Ce blogue relaie régulièrement des photos montrant, parfois les dérives liturgiques de nos épiscopes, parfois (plus rarement hélas) le respect des règles liturgiques. De temps en temps, certains lecteurs critiquent cette approche, me reprochant de m’attacher à des choses secondaires, non importantes, futiles, voire à la lettre plutôt qu’à l’esprit de la foi… Pourtant, les dérives liturgiques, souvent dénoncées par les autorités romaines, ne sont pas si secondaires.
Dans la dernière livraison de la revue éditée par la Fraternité Saint-Vincent Ferrier, Sedes Sapientiae, le père Louis-Marie de Blignières consacre un article au prêtre, dans lequel il aborde la vertu de religion. Extrait :
Bien des chrétiens, sous l’influence du relativisme ambiant, finissent par dévaloriser la vertu de religion. Que Dieu soit honoré par une prière publique, que l’adoration intérieure doive se manifester et être soutenue par un culte externe (dont l’ordonnance, reçue de la tradition, nous fait entrer dans la grande prière de l’Eglise, épouse du Christ), cela parait franchement mesquin à nombre de nos contemporains. Comment Dieu se soucierait-il des formes du culte ? L’essentiel, pense-t-on, c’est la “foi” et la sincérité de celui qui la professe. Le mépris de la loi naturelle et le fidéisme d’origine protestante ou moderniste se conjuguent pour saturer les prédications et les enseignements universitaires d’un discours où la “religion”, avec ses observances concrètes, fait figure d’héritage païen, face à l’originalité chrétienne de la “foi”.

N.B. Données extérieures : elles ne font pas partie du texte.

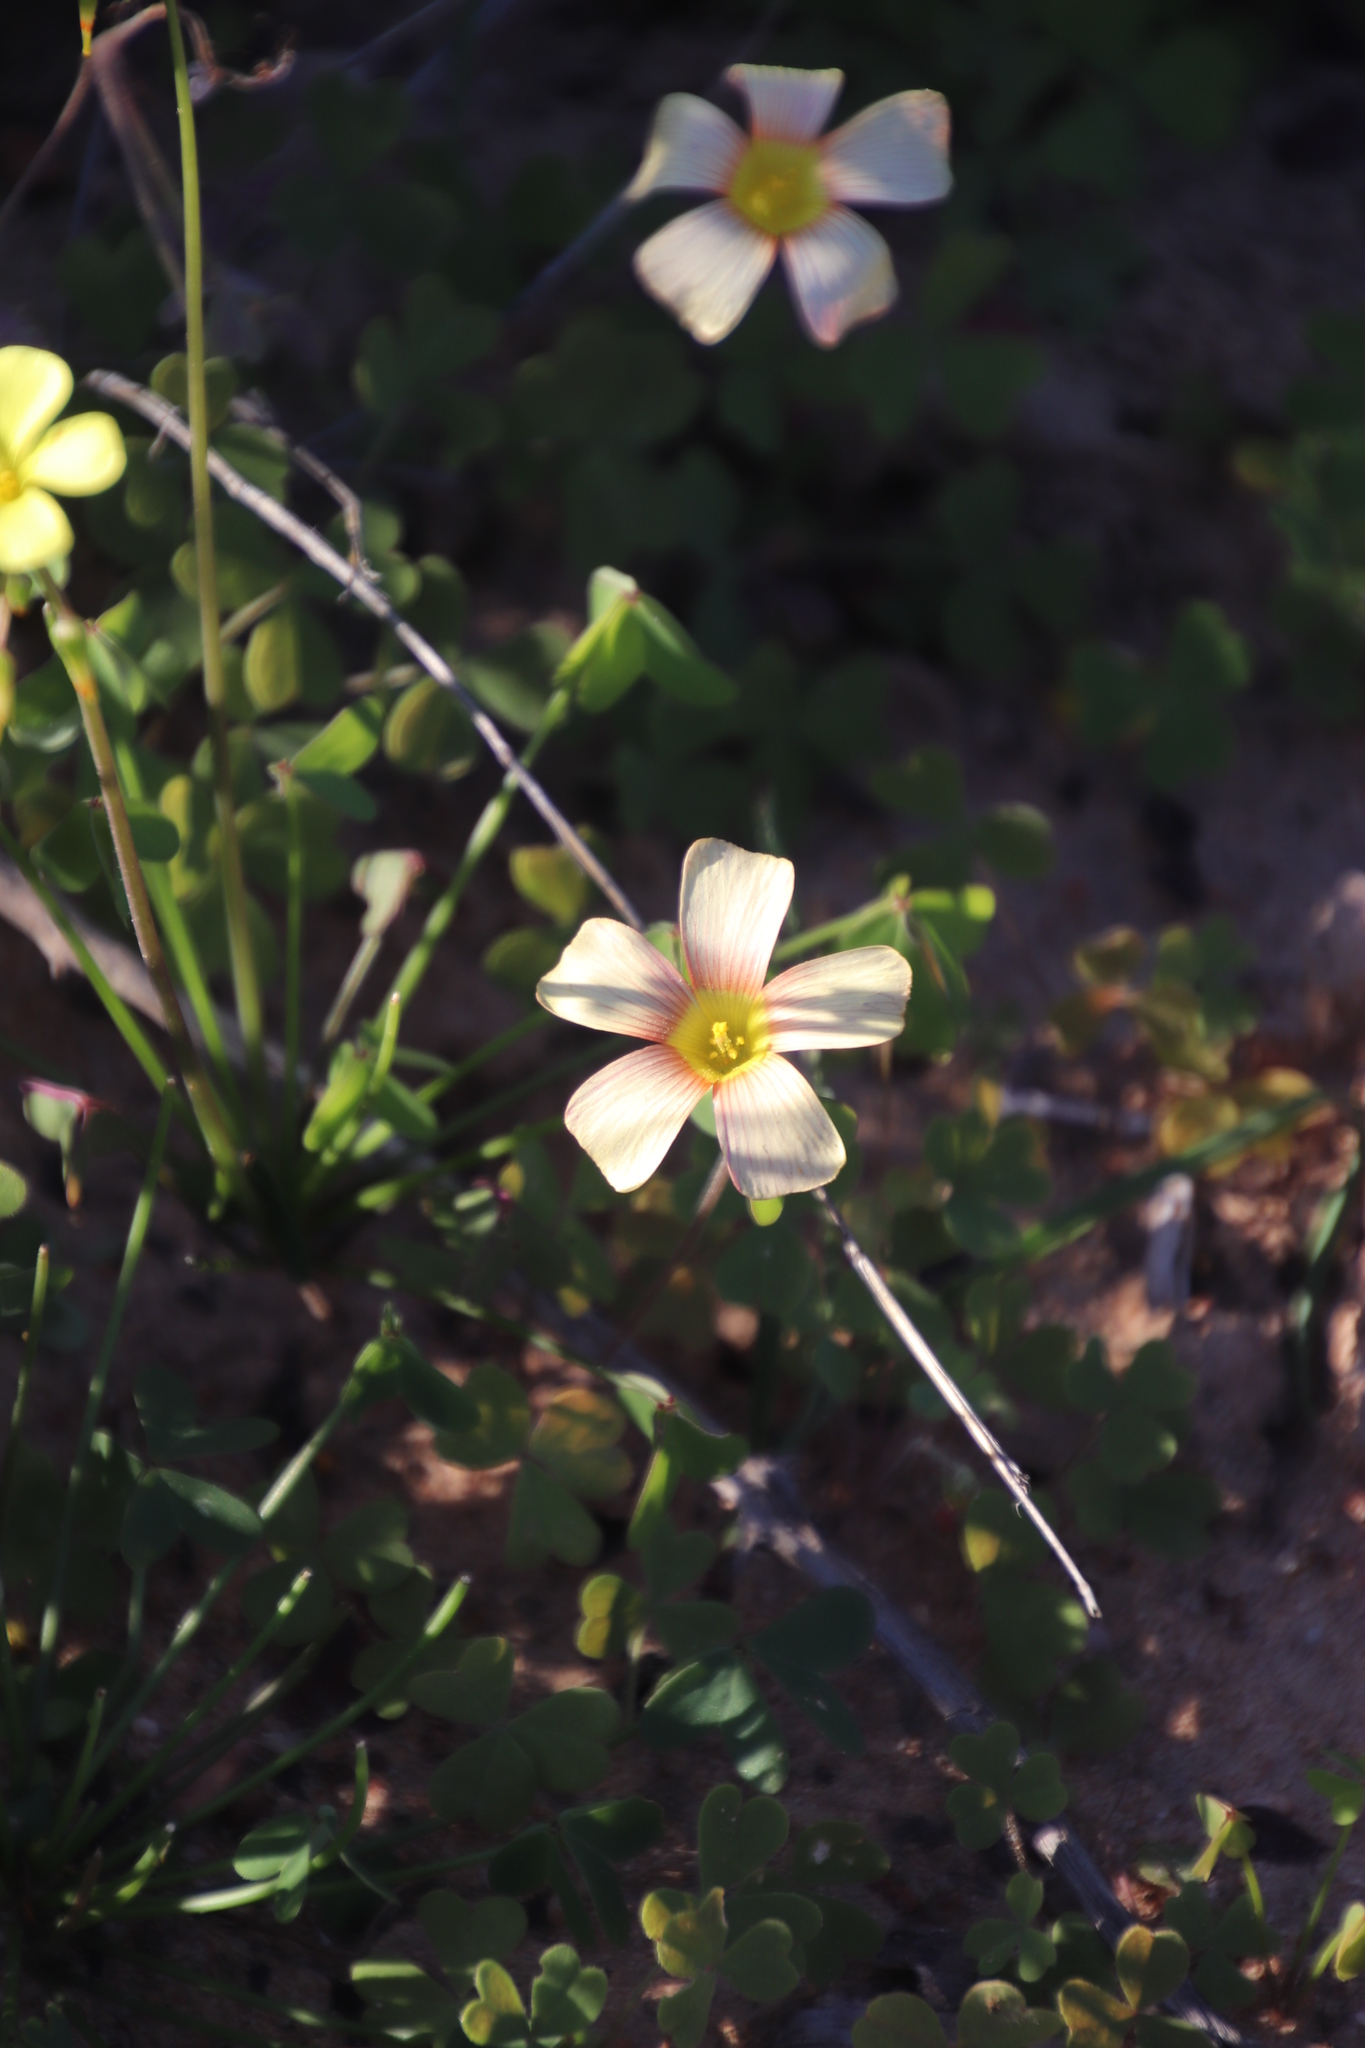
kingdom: Plantae
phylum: Tracheophyta
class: Magnoliopsida
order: Oxalidales
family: Oxalidaceae
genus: Oxalis
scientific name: Oxalis obtusa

Il n’est pas étonnant, dans ce contexte, que la liturgie et la vie religieuse (vie consacrée par les voeux), deux domaines où la vertu de religion joue un rôle décisif, traversent depuis une cinquantaine d’années une crise peut-être sans précédent dans l’histoire de l’Eglise. Le désintérêt pour les actes par lequel le chrétien, concrètement, exprime et nourrit sa foi, rejaillit sur la conception même de la foi. Ceux qui opposent la “foi” à la “religion” évacuent en fait sans s’en rendre compte une dimension centrale du christianisme : l’incarnation. Il y a un mépris des médiations, qui est aussi un désespoir par rapport à la noblesse de la nature progressive et sociale de l’homme. Certes, c’est l’union au sacrifice du Christ, dans la foi vivante par la charité, qui peut seule donner leur valeur salutaire aux actes de religion ; mais minimiser la valeur de ces actes pris en eux-mêmes c’est déprécier les causes secondes. C’est passer à côté de la volonté du Christ qui, dans l’Eglise, nous associe, par les caractères sacramentels, à sa prière, à son culte, à son sacrifice. De même qu’une charité qui ne s’incarne pas dans l’observance des commandements et la pratique des béatitudes est un leurre, de même une “foi” qui méprise la religion (et la liturgie, ou la vie religieuse) est un pharisaïsme d’un nouveau genre. Si le corps sans âme est un formalisme de pratiques, l’âme sans le corps est un manichéisme, voire une gnose.